Rami was refilling the grape leaves. The grape leaves normally reside in that empty square in the second row from the left. Here he's explaining that refilling the grape leaves is a detailed and important procedure. First, you've really gotta know what you're gonna do.

 

You have to get psyched. Concentrate on the task at hand. But don't forget to put love into what you're doing.

And you can just see the love he has here, how he's gazing fondly at that grape leaf. I can understand, too; I feel the same way about them. Those things are precious.

 
But having love for what you do doesn't mean that you aren't fast.  

The new lens had proven great for these shots; it gets a lot of subject matter in, even where there are tight quarters.

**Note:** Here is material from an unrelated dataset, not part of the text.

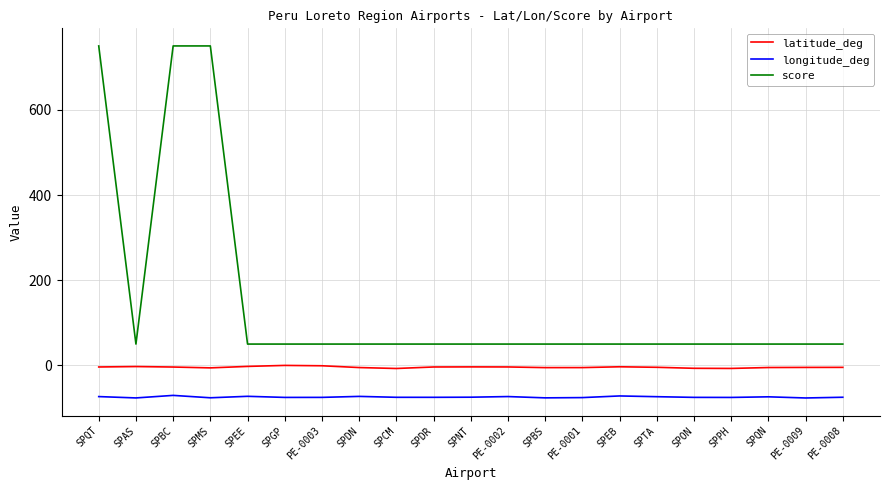

Which series has the largest total across all categories?

score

I put down my camera and had the Friday special, beef tenderloin (Shawarma), for lunch. It was fabulous, as usual. Afterwards, I headed home to try the lens out outdoors. Here I got a shot of more-than-the-usual-amount of the lagoon in the courtyard where I live.

 
After taking a few lagoon shots, I headed across the street to the train yard. There I worked with both of my new lenses. Here's a couple of shots showing the difference between the widest settings on the two lenses. This shot was made with the 24-120mm lens, set at 24mm.  
And here's a similar shot, from slightly closer, using the 12mm end of the 12-24mm. As you can see, 12mm is much wider than 24. You can get those dramatic perspective lines even from a medium distance with the 12mm.  
And when you get real close to something, like the boxcar below, you can make it even more dramatic. Here I've got both a close subject and a vanishing point in the photo. Pretty neat, if you ask me.  
Just for contrast, here's a typical shot taken with a medium focal distance (55mm, using the 24-120mm zoom). Of course, here I'm trying to not get any perspective convergence at all.  

The next photo is another vanishing-point shot with the wide-angle set to 12mm. (Actually, this is a slight crop, and the original is a little wider still.)

 

I'm not normally good at remembering random strings of digits, but the 421905 on that rail carrier just seemed too familiar. I checked when I got home, and sure enough, it was the same rail carrier that I had taken a photo of at Colony Farm Park a week before (see the first photo of my Photojournal entry from the 28th of May). Fifteen kilometers and a week away, the same rail car. It had liked me so much that it came to visit; I was quite flattered.

I'll end here with one more wide-angle test shot, this one in a vertical format. It's the same Atlantic & Western boxcar that started my photos in the yard that day. I love old, rusty industrial stuff.

 

Atlantic and Western is one of two or three rail companies that I can always count on for some good rust. The Soo Line is another, and sometimes Illinois Central. All their cars may not be rusty, and there are probably lots of other companies with rusty cars, but those are the ones whose rusty cars often end up in my local yard. For that, I thank them.